Use Blockquotes When You Have a Point You Don’t Want to Make

From Judge Alex Kozinski, 9th Circuit Chief Judge:

You know what? I don’t read block quotes. I skip over them. To me, it’s yada yada yada yada. If there’s something good in there, I expect the lawyer to tell me what it is. So the bigger the block quote, the less I’m likely to find what you’re looking for.

You know what happens when I’ve got yabba yabba yabba yabba … my mind goes and I now start think about something else. I start thinking about another case, or probably I start thinking about my gardening. Or my chickens. You know, I have chickens. Or I’m saying ooh, I’m going to be going snowboarding in a couple of weeks ….
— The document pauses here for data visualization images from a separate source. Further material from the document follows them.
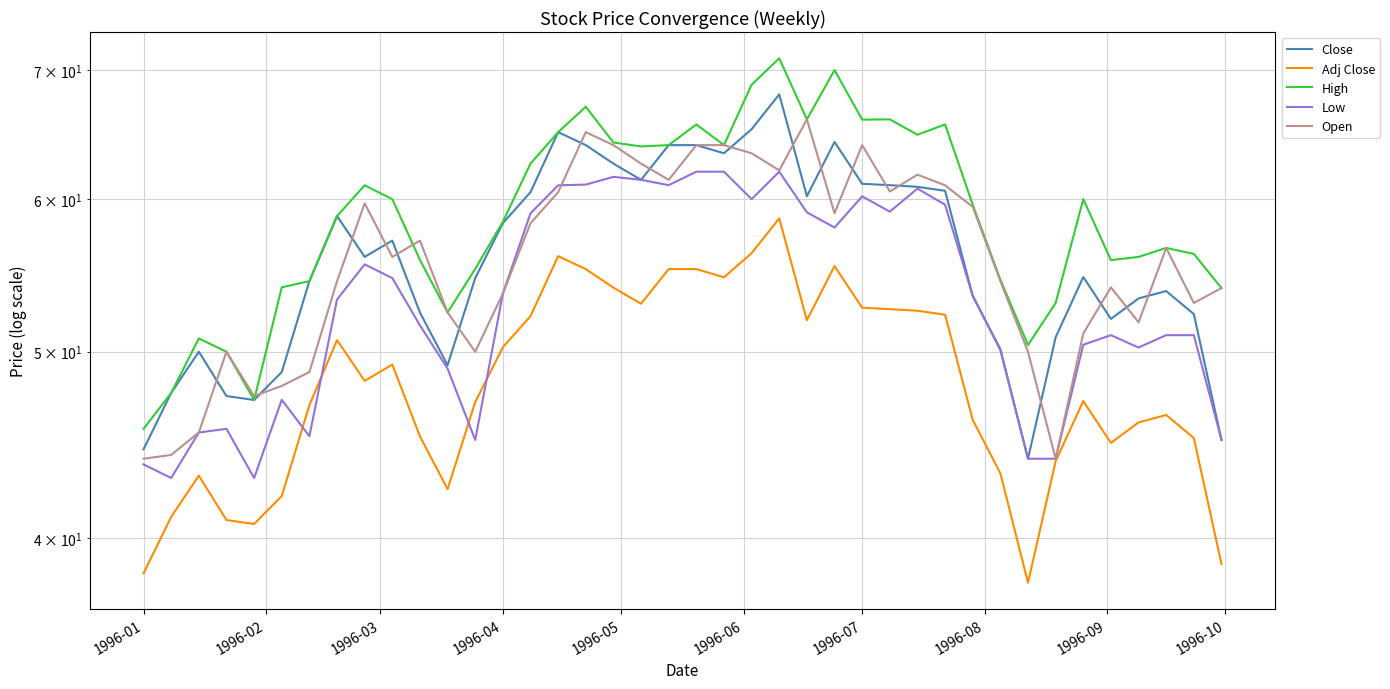

Does the chart have visible grid lines?

Yes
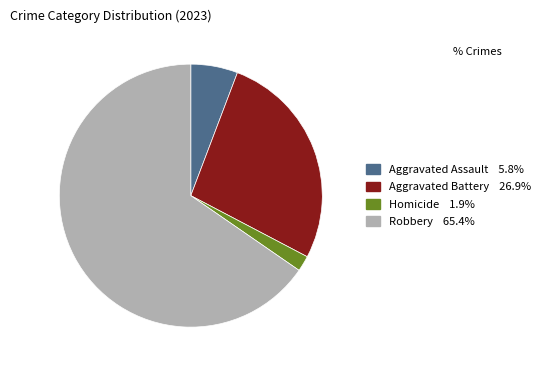

How many segments does this pie chart have?

4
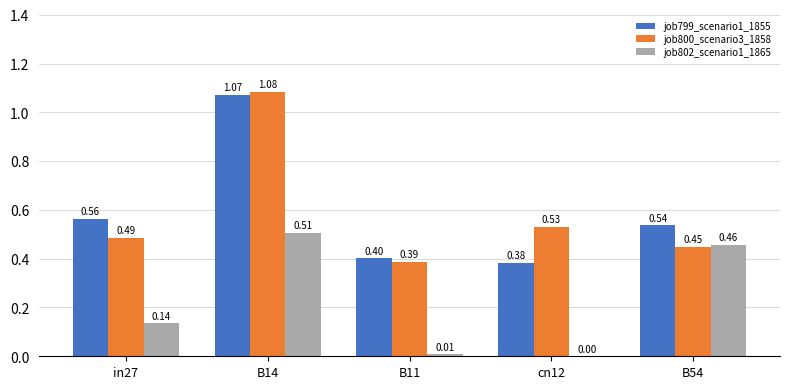

What is the total value across all series at in27?

1.2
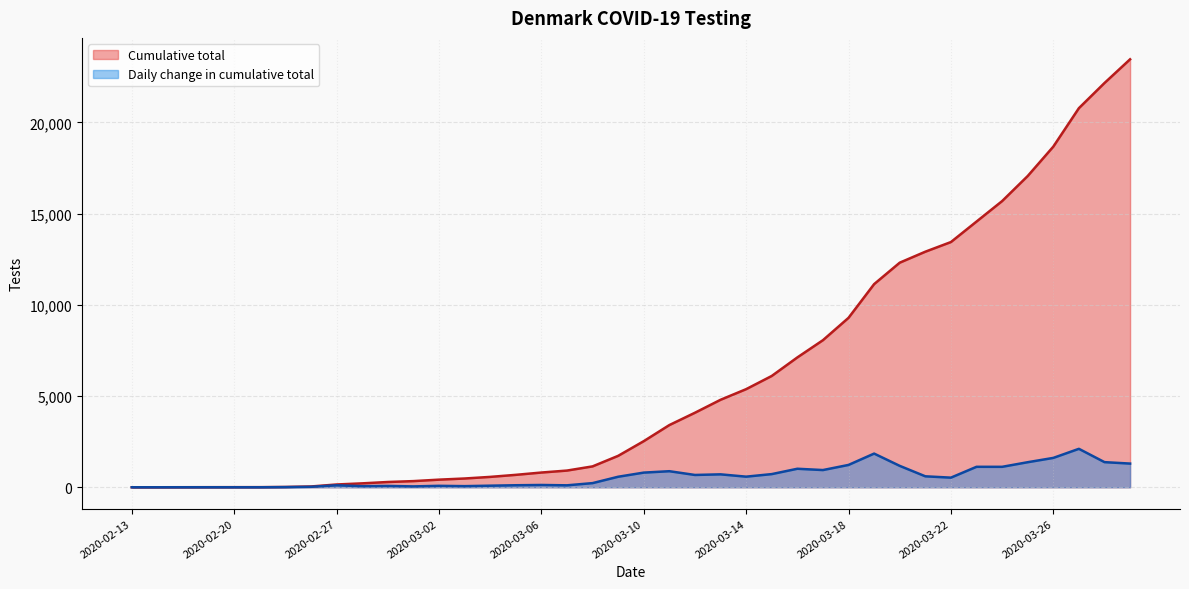

What is the lowest value of the Daily change in cumulative total series?

1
(Blockquoted for irony.) Here’s more from Judge Kozinski on over-quoting. [Thanks, Jennifer!]


  1. Avatar shg says:

    This is brutally accurate. Very few people read blockquotes. They don’t read them in briefs, motions, not even blog posts. No doubt someone can explain the phenomenon, but it’s absolutely real. If you have something you need to quote, like a case that goes directly against your argument, but don’t want the court to read, just blockquote it.

    It’s like magic.

    And if you really need the court to know something that was said, state it in advance of the blockquote and again after the blockquote, because they will not read the blockquote.